$30
Homework #3 (SQL and XML)
Points: 100
In this homework, we will take a fsimage file and store its inode and inode directory information (as
illustrated below) in MySQL and write SQL queries to retrieve or analyze the content. Remember that
XML contents are case-sensitive and need to be stored in MySQL databases as such too. For example,
“FILE” needs to be stored as “FILE” instead of “file”, “DIRECTORY” needs to be stored as “DIRECTORY”
instead of “directory”.
The homework assumes that you have created a database dsci551 on your EC2 MySQL, a user
dsci551@localhost (with password Dsci-551), and grant all privileges on dsci551.* (i.e., objects in
dsci551) to the user. You can log in as root and execute the following to satisfy the assumption:
create database dsci551;
create user dsci551@localhost identified by "Dsci-551";
grant all privileges on dsci551.* to dsci551@localhost;
Tasks:
1. [25 points] Write one SQL script “create.sql” that creates the following 3 tables in a MySQL
database dsci551. The script may assume that the database dsci551 already exists.
Note that you should properly define the primary key and foreign key(if applicable) for each
table and choose a suitable data type for each attribute according to the screenshot. If the
above tables already exist in the database, your script should be able to recreate them.
Your code should run without error and satisfy all requirements stated in the question.
It’s only required for you to define PK, FK and data type for each attribute. It’s up to you
whether to add “unique”/ “NOT NULL”/ “CHECK”/ FK CASCADE, etc.
a. A table “inode” which stores the information about the inodes in a fsimage file. The
table should have following attributes: id, type, name, replication, mtime, atime,
preferredBlockSize, and permission.
b. A table “blocks” which stores the block information for a file. The table should have
the following attributes: id, inumber, genstamp, numBytes, where inumber is inode
id of the file and id is a block id. Note that it is possible that a file has multiple
blocks. You can assume that every block has a unique id. No need to store
storagePolicyID.
c. A table “directory” which has two attributes: parent and child, where parent is the
inumber of parent directory and child is the inumber of file/directory stored under
the parent directory.
2. [35 points] Write a Python script “load.py” that takes a fsimage file and stores its inode and
inode directory information in the tables (in the database dsci551) you created in Task 1.
Execution format:
python3 load.py <fsimage.xml>
where <fsimage.xml> is a file system image file.

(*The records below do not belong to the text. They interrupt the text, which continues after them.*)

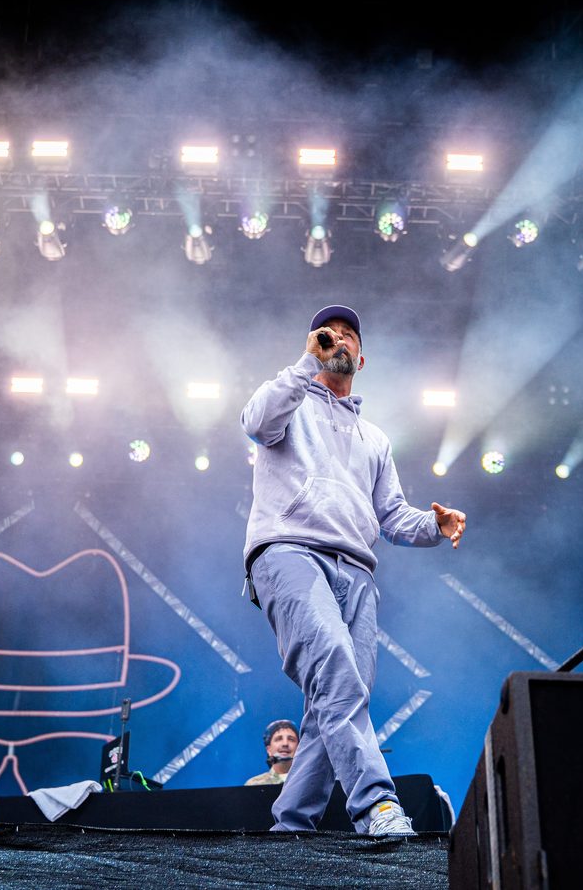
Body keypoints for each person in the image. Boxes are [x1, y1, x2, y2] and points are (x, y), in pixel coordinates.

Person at [240, 304, 467, 838]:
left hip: (358, 573)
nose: (338, 339)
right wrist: (302, 365)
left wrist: (436, 525)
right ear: (313, 343)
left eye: (348, 336)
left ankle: (290, 827)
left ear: (362, 359)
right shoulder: (290, 401)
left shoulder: (376, 439)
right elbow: (255, 422)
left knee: (338, 698)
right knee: (337, 670)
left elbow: (392, 516)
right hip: (290, 552)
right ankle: (377, 807)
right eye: (328, 333)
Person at [244, 719, 299, 786]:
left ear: (299, 747)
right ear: (268, 749)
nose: (285, 743)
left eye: (291, 739)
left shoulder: (310, 782)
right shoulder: (254, 785)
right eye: (279, 739)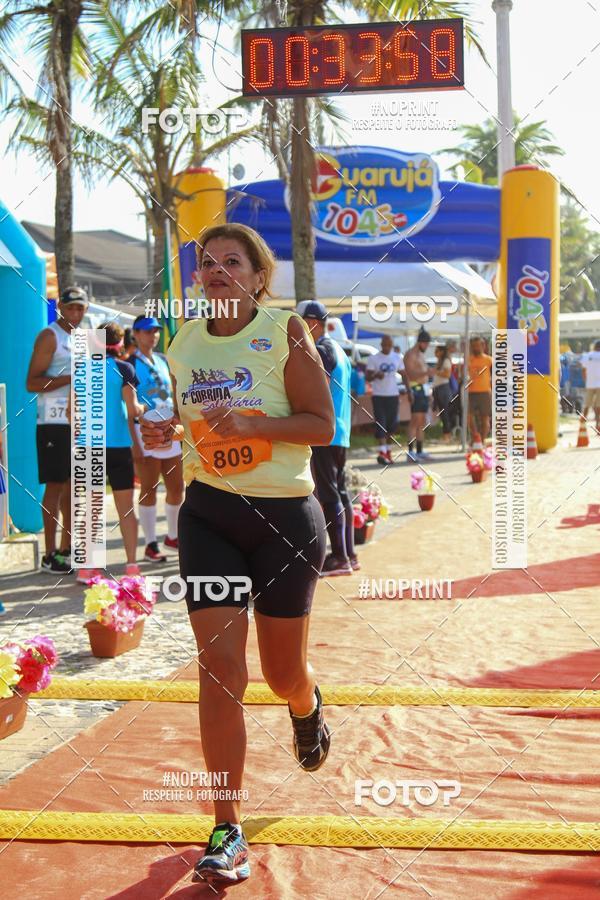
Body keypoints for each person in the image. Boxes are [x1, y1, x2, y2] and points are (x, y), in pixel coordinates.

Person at [140, 222, 334, 885]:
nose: (217, 270)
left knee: (282, 676)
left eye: (232, 261)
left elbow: (322, 424)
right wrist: (175, 426)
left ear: (258, 278)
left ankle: (305, 706)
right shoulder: (183, 343)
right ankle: (226, 826)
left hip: (283, 522)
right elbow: (199, 424)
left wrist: (253, 423)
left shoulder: (286, 332)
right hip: (211, 519)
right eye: (207, 262)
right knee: (220, 668)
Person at [74, 323, 144, 582]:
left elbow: (73, 412)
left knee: (91, 507)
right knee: (125, 509)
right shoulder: (124, 368)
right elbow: (134, 409)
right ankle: (132, 567)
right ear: (120, 342)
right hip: (117, 446)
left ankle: (86, 568)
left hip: (89, 446)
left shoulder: (81, 369)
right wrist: (145, 410)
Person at [26, 286, 89, 573]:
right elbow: (32, 383)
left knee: (75, 488)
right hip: (52, 421)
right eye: (71, 307)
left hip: (78, 422)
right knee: (54, 486)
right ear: (60, 306)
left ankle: (67, 549)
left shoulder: (84, 338)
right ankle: (49, 553)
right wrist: (70, 378)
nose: (76, 313)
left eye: (81, 308)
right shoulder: (50, 336)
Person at [301, 301, 358, 576]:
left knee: (329, 493)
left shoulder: (321, 350)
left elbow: (312, 387)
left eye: (300, 322)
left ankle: (339, 557)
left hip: (326, 432)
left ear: (312, 322)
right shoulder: (339, 350)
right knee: (340, 491)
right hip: (341, 431)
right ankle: (349, 553)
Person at [130, 315, 184, 562]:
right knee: (149, 488)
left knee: (176, 487)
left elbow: (173, 391)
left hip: (170, 430)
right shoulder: (129, 363)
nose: (152, 335)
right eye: (146, 331)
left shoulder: (163, 360)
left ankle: (172, 536)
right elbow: (127, 402)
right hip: (147, 432)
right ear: (136, 334)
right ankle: (150, 543)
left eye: (155, 331)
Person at [365, 335, 409, 465]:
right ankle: (382, 453)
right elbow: (368, 377)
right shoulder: (374, 358)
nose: (386, 347)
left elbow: (404, 375)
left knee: (392, 425)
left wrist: (409, 391)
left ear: (391, 344)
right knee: (381, 424)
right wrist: (375, 375)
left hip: (393, 396)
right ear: (381, 344)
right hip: (379, 396)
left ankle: (388, 451)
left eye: (388, 345)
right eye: (384, 345)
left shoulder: (397, 357)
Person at [403, 328, 432, 462]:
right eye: (426, 344)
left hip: (424, 389)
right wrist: (427, 373)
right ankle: (410, 451)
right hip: (416, 389)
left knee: (422, 422)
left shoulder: (420, 355)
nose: (427, 347)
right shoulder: (410, 355)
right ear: (421, 342)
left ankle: (419, 450)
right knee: (415, 421)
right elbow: (411, 374)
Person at [467, 336, 493, 443]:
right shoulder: (468, 359)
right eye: (473, 346)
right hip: (470, 392)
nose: (476, 348)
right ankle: (475, 437)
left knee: (485, 418)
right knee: (468, 417)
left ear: (483, 346)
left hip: (485, 392)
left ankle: (481, 441)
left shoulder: (489, 360)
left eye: (478, 345)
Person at [432, 344, 453, 443]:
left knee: (445, 413)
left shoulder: (446, 361)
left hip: (443, 389)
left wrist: (436, 371)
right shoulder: (439, 361)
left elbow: (447, 374)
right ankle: (446, 435)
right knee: (442, 413)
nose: (435, 353)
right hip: (438, 389)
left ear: (442, 351)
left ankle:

Note that your load.py should access the dsci551 database (with user = dsci551 and
password = Dsci-551, as mentioned earlier) in your MySQL on your localhost. You can
test your code by first uploading it to your EC2 instance and running it there.
Note that you are provided with a sample fsimage file but your code may be tested on
additional files. This means you should not hardcode the provided fsimage file in your
code. If there is no value for a particular attribute, for an integer consider it to be 0, and
for string consider it to be ‘ ’. For example, in the sample fsimage92.xml inode with
id=16386 does not have atime, so assign 0 to it.

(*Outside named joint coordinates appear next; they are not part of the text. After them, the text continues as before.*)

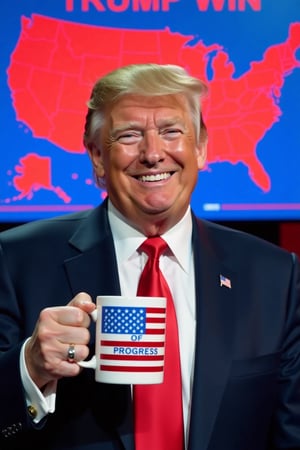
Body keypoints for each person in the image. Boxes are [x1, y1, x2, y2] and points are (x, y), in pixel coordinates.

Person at [0, 63, 300, 450]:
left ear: (200, 147)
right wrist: (31, 367)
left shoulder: (273, 274)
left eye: (172, 132)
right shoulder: (17, 259)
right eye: (129, 135)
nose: (153, 154)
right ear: (96, 156)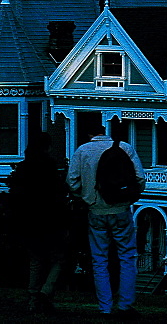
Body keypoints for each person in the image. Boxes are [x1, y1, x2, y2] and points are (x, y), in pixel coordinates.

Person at [68, 122, 146, 318]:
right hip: (121, 208)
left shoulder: (82, 151)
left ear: (89, 133)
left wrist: (86, 197)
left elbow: (72, 181)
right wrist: (129, 198)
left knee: (99, 259)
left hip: (96, 209)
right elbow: (140, 179)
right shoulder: (125, 147)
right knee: (127, 256)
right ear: (105, 130)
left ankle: (105, 307)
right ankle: (125, 305)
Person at [7, 131, 69, 315]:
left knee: (36, 259)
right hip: (49, 220)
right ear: (46, 147)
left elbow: (16, 196)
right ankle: (45, 291)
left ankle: (34, 298)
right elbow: (58, 193)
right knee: (59, 258)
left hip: (28, 221)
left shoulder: (23, 168)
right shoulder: (48, 166)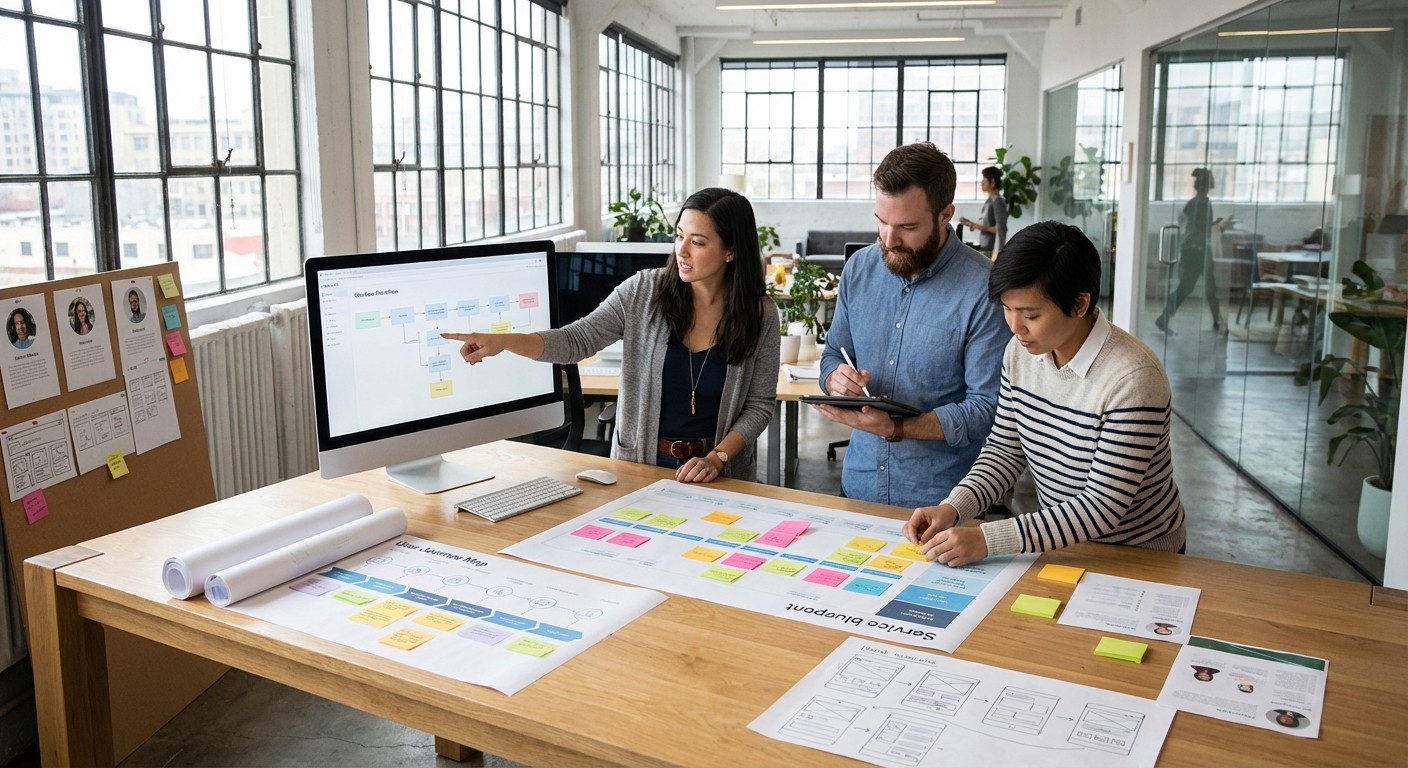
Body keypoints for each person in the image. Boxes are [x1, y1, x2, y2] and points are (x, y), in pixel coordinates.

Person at [443, 187, 779, 484]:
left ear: (730, 251)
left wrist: (717, 458)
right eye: (679, 236)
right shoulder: (643, 292)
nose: (682, 251)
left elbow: (759, 405)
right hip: (641, 466)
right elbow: (577, 340)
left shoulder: (760, 314)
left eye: (698, 242)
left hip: (720, 472)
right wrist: (506, 342)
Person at [902, 221, 1187, 567]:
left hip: (1139, 556)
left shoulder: (1134, 378)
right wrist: (954, 508)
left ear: (1080, 304)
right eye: (1007, 308)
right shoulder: (1020, 353)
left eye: (1031, 314)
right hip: (1062, 545)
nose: (1014, 326)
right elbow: (1006, 450)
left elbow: (1103, 506)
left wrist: (988, 538)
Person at [815, 142, 1009, 510]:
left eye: (907, 226)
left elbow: (988, 409)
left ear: (945, 214)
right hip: (857, 488)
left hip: (943, 505)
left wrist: (898, 428)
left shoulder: (984, 288)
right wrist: (835, 378)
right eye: (881, 222)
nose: (889, 240)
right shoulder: (859, 269)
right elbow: (831, 355)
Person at [1156, 167, 1233, 334]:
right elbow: (1198, 227)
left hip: (1195, 249)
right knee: (1196, 288)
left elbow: (1194, 224)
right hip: (1197, 251)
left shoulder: (1196, 202)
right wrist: (1217, 225)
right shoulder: (1202, 202)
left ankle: (1216, 322)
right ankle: (1216, 323)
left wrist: (1212, 225)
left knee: (1202, 288)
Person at [960, 165, 1008, 258]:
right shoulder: (989, 201)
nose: (981, 182)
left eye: (984, 179)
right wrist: (974, 225)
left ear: (993, 182)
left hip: (991, 249)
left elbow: (1000, 229)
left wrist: (980, 227)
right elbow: (988, 224)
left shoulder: (997, 201)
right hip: (985, 247)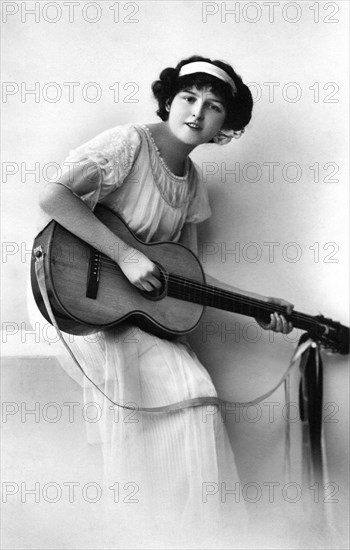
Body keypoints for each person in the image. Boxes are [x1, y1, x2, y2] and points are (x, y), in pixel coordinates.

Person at [31, 55, 293, 548]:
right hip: (66, 294)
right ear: (170, 100)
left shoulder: (192, 183)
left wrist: (260, 303)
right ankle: (139, 531)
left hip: (122, 309)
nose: (198, 112)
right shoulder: (129, 144)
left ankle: (185, 534)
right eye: (189, 98)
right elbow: (53, 198)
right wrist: (126, 256)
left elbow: (188, 275)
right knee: (178, 387)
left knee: (193, 388)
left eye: (214, 107)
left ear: (225, 125)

You should use lxml and its xpath function to extract data from the xml file. You may use
sqlalchemy, pymysql, and pandas to work with MySQL inside Python.
3. [40 points] For each of the following questions, write a MySQL query that uses the tables
you created in Question 1 to answer the question. Please use queries covered during
lectures.
a. Find names of files which have the latest modification time. Note that it is possible
that multiple files have the same modification time, please return all of them.
format of output: +---------+
| name |
+---------+
b. Find names of files or directories whose permissions end with 6xx. In other words,
the third to the last character of the permission is 6.
format of output: +---------+
| name |
+---------+
c. For each file, output its id, name, and total size (in bytes).
format of output: +-----------+-------------- +----------------------+
| id | name | total_size |
+-----------+-------------- +----------------------+
d. For each directory, output its id, name, and the number of objects (files or
directories) in the directory.
format of output: +-----------+-------------- +---------------------+
| id | name | num_obj |
+-----------+-------------- +---------------------+
e. Find names of directories which contain at least two files.
format of output: +---------+
| name |
+---------+
Allowed Libraries for q2: lxml, sys, sqlalchemy, pymysql, and pandas.
Submission (3 files in total):
1. For question 1: one .sql file
2. For question 2: one .py file
3. For question 3: one pdf file including all 5 queries
Notes:
1. Please strictly follow the wording of all attributes name and tables name
2. Do not zip your files when submitting your work
3. Fail to follow any submission requirements will lead to deduction of marks, please follow the
instructions carefully